第3項 ふれあいを深めるための「人材」の育成

1 青少年の自然体験活動推進

 北毛青少年自然の家は、昭和43年4月に県下4番目の青年の家として設置され、青年の家と少年自然の家の機能を併せ持つ青少年健全育成施設として「北毛青年の家」の名称で運営されてきました。
 施設は、子持山・小野子山の鞍部に位置し、約15ヘクタールの広大な敷地と300名を収容する教育キャンプ場・体育館・総合グラウンド・野外施設等を有しています。豊かな緑と恵まれた自然環境の中で、野外活動や登山、オリエンテーリング、各種スポーツなどが体験できる最適の場です。
 妙義青少年自然の家は、昭和46年8月に「妙義少年自然の家」の名称で設置されました。妙義山の自然林の中に位置し、豊かな自然に囲まれ、四季をとおして野鳥をはじめ多くの動植物の姿が見られます。近くには、日本三奇勝の一つに数えられる石門群、妙義神社、さくらの里、富岡市立妙義ふるさと美術館や自然史博物館などがあります。
 東毛青少年自然の家は、昭和54年に「東毛少年自然の家」の名称で開所しました。大間々扇状地の中に連なる八王子丘陵のほぼ中央に位置し、アカマツ、コナラ、クヌギ林に囲まれた中にあります。
 八王子丘陵は、古生層を始め、金山流紋岩、藪塚凝灰岩などから構成されており、動植物の種類も多く自然観察に適しています。近くには、茶臼山ハイキングコース、スネークセンター、石切り場、北山・西山古墳、岩宿遺跡などの学習環境にも恵まれ、多くの団体が利用しています。
 3施設ともに、平成22年4月1日、「青少年自然の家」に名称を変更しました。

(1)自然体験事業

 各施設とも前述の資源を活かした自然体験事業を展開しています。
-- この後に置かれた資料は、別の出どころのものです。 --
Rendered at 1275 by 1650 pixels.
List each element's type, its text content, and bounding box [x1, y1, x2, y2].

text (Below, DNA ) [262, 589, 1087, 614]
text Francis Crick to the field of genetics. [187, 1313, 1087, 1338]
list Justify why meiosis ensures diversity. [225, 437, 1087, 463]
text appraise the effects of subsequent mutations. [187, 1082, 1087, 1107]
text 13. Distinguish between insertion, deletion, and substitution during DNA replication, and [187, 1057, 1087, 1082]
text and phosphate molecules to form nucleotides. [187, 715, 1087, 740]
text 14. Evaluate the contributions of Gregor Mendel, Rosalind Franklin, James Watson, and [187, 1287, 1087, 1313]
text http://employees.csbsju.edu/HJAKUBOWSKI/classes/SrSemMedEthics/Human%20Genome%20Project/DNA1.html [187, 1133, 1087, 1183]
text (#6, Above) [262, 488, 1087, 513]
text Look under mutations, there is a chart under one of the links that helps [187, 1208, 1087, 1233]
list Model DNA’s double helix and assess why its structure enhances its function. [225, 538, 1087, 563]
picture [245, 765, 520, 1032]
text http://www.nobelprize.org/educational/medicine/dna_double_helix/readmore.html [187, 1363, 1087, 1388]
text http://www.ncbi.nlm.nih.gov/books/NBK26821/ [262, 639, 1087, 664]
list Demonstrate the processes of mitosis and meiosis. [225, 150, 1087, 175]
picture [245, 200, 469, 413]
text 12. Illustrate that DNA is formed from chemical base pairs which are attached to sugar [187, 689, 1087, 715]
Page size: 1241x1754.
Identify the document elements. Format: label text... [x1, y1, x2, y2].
例えば、野外炊事やテント泊等の体験活動や登山、動植物観察、星座観察等の自然体験活動が挙げられます。
 これらの活動を通して、子どもたちの感受性や自主性、社会性を育てています。また、親子で取り組む自然体験事業では、親子の協働作業・共通体験により親子の絆を深めたり、自然体験不足といわれている保護者世代への自然体験活動の普及・啓発を図っています。
 また、夏季休業中には県内の小中学生を対象に、1週間程度の長期キャンプを開催しています。これは、子どもたちの社会性や生きる力を育むため、異年齢集団を編成し、テント泊や野外炊事等の生活プログラム、動植物観察や冒険プログラム等を実施しているものです。

(2)ボランティア事業

 ボランティア事業は、「青少年ボランティア体験」と「青少年ボランティア講座」に分けられます。「青少年ボランティア体験」は青少年を対象に、自然の家でボランティア活動に取り組ませるものです。施設設備及び自然環境の整備や手入れ、施設利用者への指導補助、主催事業における指導や補助を通して青少年の社会性を涵養しています。
 「青少年ボランティア講座」では、自然体験活動をとおして、地域社会の一員として、温かで住みよい地域づくりや地域を支える人づくりに貢献しようとする青少年を育成しています。

(3)青少年自立支援事業

 青少年自立支援事業では、様々な要因により社会とうまく関われない青少年に、自然体験や生活体験等様々な体験活動の場を提供し、忍耐力や協調性、社会性を育むとともに心の居場所づくりを図っています。また、保護者への支援も併せて行っています。

2 自然保護に関する普及啓発

 自然保護に対する関心が高まるなか、正しい鳥獣保護思想の普及を図るため、次の事業等を実施しました。

(1)県民探鳥会

 「県民探鳥会」を渡良瀬遊水地で開催しました。75名の県民の皆様からの参加がありました。

(2)愛鳥モデル校の育成指導等

 野鳥に関する知識を深め、愛鳥思想を育む目的のもと、愛鳥モデル校に指定した6の小学校に巡回指導等を行いました。
 また、愛鳥週間ポスターの原画募集に164の小・中・高・養護学校から3,154点もの作品の応募がありました。

(3)傷病鳥獣の救護

 けがや病気により保護された野生鳥獣(傷病鳥獣)を傷病鳥獣救護施設(林業試験場内・野鳥病院)及び桐生が岡動物園(桐生市に委託)に収容し(表2-2-3-1)、野生復帰を行いました。